課題:
A) 次の(i)〜(iii)が吸血桜殺人事件の記事の内容と合っているかを、それぞれ「はい」か「いいえ」で答えよ。判断の決め手となる記事中の語句も、そのまま引用して添えること。
(i) 金田一は、藍染と北屋敷を犯人の候補から外した。
(ii) 栞は、出席番号を「12番」と言い切った。
(iii) 夏美の遺体は、ほかの家族とともに見つかった。
B) 吸血桜殺人事件の記事を、最後の文の後から書き進めよ。
*** 課題文
「金田一少年の事件簿R」第6弾は「吸血桜殺人事件」!!
舞台は「夜桜亭」、其処には吸血桜があるとのことだが……
【「吸血桜殺人事件」登場人物一覧】
金田一:主人公。最終エピソードまで犯人にも被害者にもならないでしょう。
美雪:言わずと知れた金田一少年のベストパートナー。最終エピソードまで犯人にも被害者にも(以下略)。
藍染吉乃:「夜桜亭」のオーナー。
葉崎栞:「夜桜亭」のアルバイト。
敷島大悟:「夜桜亭」のアルバイト。
北屋敷剛三:「夜桜亭」の料理人。
絵東ちなつ:客の1人、医師。
冬部蒼介:客の1人、弁護士。
斧田鏡一郎:客の1人、社長。
虎元勝男:客の1人、マスクをしている。
三夜沢渉子:客の1人、画家。
鬼方桜柳:30年前の連続猟奇殺人犯人とされる人物。
青桐岳人:15年前にちなつ、冬部、斧田に突き落とされ殺害された少年。
青桐岳彦:岳人の父。墓石には早苗、夏美と同日に死亡したと刻まれている。
青桐早苗:岳人の母。墓石には岳彦、夏美と同日に死亡したと刻まれている。
青桐夏美:岳人の妹。墓石には岳彦、早苗と同日に死亡したと刻まれている。
剣持:美雪と並ぶ金田一の偉大なる相棒。
佐木竜二:久しぶりの登場。金田一の後輩。
真壁:金田一たちの先輩。
<あらすじ>
・前回はこちら。
【解答編第1話】「吸血桜殺人事件」第8話(「金田一少年の事件簿R」、講談社刊「週刊少年マガジン」連載)ネタバレ批評(レビュー)
犯人を被害者である冬部が庇っていたことが明らかになった。
では、肝心の犯人は誰なのか!?
まず、金田一はマスターキーを所持する藍染と北屋敷には密室を作るメリットはないことからこれを除外。
続けて、鬼方桜柳も既に死亡しているに違いないとして除外。
残った栞、敷島、虎元、渉子の中に犯人が居ると指摘する。
そして、次に金田一が取り上げたのは「夕食時に話題となった出席番号順」のこと。
此処で1人奇妙なことを口にしている人物が居るのだそうだ。
その人物こそ、栞であった。
栞は出席番号順を「21番」と断言した。
何故、それが断言出来たのか?
それが印象的な数字だったからに違いない。
1クラスを40人と仮定し、男女別名簿とすれば、これが満たされるのは「あ行」の人間のみ。
すなわち、栞は青桐姓だったことがあるのだ。
調べたところ、青桐岳彦は妻・早苗と娘・夏美を連れて無理心中を行っていた。
だが、夏美の遺体だけは発見されていないのだ。
生きていた夏美はショックから記憶を失い葉崎家に保護され、その娘となっていたのである。
******
*** 表示情報
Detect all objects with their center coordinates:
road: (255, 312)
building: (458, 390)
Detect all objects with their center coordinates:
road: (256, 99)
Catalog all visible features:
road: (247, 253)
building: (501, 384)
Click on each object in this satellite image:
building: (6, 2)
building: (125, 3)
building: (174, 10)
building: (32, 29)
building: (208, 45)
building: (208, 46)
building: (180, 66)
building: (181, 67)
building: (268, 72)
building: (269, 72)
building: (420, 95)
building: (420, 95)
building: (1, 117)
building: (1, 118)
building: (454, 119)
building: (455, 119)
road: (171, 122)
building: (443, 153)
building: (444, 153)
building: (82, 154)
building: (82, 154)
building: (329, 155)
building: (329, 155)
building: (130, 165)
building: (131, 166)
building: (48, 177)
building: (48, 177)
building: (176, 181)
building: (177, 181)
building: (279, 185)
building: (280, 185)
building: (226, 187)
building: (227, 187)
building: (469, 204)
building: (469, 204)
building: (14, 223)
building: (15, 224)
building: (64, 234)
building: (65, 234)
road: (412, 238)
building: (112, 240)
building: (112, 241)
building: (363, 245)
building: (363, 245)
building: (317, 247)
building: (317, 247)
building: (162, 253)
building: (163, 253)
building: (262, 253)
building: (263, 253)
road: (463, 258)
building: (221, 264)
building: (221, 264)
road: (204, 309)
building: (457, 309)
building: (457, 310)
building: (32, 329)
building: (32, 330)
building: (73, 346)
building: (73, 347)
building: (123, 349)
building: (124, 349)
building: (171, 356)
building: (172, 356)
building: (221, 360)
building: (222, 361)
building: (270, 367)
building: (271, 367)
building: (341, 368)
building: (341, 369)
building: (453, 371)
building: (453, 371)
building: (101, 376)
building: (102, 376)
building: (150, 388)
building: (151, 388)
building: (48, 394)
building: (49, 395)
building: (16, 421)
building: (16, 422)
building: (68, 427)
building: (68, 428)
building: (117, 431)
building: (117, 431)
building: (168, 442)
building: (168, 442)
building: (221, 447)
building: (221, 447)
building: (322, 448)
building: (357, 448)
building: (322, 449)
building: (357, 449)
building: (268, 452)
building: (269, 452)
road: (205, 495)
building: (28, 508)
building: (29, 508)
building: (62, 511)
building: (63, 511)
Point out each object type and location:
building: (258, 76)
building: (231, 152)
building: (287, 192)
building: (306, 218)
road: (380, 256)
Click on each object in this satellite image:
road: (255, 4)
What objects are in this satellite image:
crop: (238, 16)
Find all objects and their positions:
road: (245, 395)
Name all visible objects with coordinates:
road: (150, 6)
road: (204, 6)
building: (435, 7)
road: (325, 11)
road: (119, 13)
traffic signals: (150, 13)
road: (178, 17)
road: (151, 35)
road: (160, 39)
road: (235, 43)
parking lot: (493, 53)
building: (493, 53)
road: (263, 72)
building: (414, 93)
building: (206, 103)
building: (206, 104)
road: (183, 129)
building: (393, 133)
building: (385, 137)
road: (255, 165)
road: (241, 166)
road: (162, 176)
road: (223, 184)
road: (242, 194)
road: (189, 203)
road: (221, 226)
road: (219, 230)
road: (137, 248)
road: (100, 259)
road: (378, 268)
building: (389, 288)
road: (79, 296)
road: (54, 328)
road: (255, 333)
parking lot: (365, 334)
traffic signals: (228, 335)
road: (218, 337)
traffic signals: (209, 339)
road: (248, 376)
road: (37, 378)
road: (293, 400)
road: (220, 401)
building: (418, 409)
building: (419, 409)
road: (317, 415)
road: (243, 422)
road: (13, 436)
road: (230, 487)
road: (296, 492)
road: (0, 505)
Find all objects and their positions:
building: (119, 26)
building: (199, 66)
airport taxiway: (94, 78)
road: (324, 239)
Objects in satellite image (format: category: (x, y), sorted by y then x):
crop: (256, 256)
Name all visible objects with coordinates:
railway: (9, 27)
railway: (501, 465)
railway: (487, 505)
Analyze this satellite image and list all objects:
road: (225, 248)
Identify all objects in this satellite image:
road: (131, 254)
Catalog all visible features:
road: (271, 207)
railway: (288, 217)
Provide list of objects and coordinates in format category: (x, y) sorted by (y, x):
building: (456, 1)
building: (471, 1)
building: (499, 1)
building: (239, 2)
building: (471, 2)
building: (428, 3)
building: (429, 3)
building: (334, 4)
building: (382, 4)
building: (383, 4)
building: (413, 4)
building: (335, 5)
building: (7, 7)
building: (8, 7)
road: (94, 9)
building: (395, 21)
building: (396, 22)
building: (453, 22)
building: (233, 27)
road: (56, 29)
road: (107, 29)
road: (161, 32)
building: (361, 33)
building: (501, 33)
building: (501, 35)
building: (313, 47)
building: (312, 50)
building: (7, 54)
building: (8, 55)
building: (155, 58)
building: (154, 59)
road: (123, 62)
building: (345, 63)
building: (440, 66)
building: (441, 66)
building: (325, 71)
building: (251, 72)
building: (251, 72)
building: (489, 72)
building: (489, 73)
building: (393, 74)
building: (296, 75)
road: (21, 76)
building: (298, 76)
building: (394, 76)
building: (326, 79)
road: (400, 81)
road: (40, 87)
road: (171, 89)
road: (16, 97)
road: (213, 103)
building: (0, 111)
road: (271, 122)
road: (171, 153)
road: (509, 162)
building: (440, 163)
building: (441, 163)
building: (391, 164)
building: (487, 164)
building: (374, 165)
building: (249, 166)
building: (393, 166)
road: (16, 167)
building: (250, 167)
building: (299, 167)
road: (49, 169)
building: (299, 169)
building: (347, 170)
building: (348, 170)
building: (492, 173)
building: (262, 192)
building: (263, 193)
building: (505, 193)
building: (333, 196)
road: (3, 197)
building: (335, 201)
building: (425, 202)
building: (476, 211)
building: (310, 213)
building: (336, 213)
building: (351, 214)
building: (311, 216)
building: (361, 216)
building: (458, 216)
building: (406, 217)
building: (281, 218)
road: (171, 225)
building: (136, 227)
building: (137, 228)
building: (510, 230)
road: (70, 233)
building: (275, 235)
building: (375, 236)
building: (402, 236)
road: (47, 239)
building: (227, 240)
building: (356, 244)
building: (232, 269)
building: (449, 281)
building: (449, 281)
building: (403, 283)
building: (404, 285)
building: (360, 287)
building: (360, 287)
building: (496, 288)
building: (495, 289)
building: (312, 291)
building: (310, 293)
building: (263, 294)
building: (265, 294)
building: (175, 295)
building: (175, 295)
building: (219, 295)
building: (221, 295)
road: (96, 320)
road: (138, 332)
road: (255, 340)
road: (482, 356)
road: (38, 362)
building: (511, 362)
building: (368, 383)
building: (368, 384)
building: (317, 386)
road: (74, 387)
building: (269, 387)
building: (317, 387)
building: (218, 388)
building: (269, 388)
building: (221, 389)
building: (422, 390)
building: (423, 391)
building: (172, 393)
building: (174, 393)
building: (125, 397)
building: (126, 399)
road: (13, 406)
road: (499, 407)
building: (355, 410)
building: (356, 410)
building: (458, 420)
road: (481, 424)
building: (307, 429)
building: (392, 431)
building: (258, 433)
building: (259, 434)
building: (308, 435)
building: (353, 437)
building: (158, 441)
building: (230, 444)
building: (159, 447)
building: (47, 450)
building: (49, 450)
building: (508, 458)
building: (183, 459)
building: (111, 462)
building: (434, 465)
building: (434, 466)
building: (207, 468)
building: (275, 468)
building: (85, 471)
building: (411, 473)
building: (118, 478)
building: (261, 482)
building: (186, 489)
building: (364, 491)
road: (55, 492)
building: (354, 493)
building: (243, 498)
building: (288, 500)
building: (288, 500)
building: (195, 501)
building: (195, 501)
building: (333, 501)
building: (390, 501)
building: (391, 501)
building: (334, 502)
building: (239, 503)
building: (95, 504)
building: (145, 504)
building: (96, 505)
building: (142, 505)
******
課題の解答:
A)
(i) はい。「まず、金田一はマスターキーを所持する藍染と北屋敷には密室を作るメリットはないことからこれを除外。」
(ii) いいえ。「栞は出席番号順を「21番」と断言した。」
(iii) いいえ。「だが、夏美の遺体だけは発見されていないのだ。」

B)
すなわち、栞こそ青桐夏美。
夏美は何かのショックで記憶を取り戻し、復讐を果たしたのだろう。
だから、出席番号も鮮明に覚えていたのだ。
そもそも、ちなつには「夜桜亭」から帰宅する為の交通手段が無かった。
では、彼女はどうしようとしたか。
フロントに依頼しタクシーを呼ぼうとした筈だ。
栞はこれを引き受けたように見せかけ、血吸桜付近までちなつを誘導し殺害したのだ。
これを冬部が目撃し、ちなつを血吸桜の根本に移動させた。
その後、冬部は斧田とちなつが殺害されたことで次の標的に気付いた。
栞に本懐を果たさせるべく、秘密裏にフロントに連絡を入れ部屋移動を申し出て栞に襲撃されるよう仕組んだのだ。
此処まで聞いていた栞だが、金田一の推理を否定する。
しかし、金田一は様々な物証を調べた結果、動かしがたい真実が出たと宣言する―――10話に続く。
<感想&推理>
「金田一少年の事件簿」が「金田一少年の事件簿R」として帰って来ました。
その第6弾は「吸血桜殺人事件」です!!
そんな「吸血桜殺人事件」の第9話。
遂に犯人が明らかに。
その正体は「葉崎栞」でした。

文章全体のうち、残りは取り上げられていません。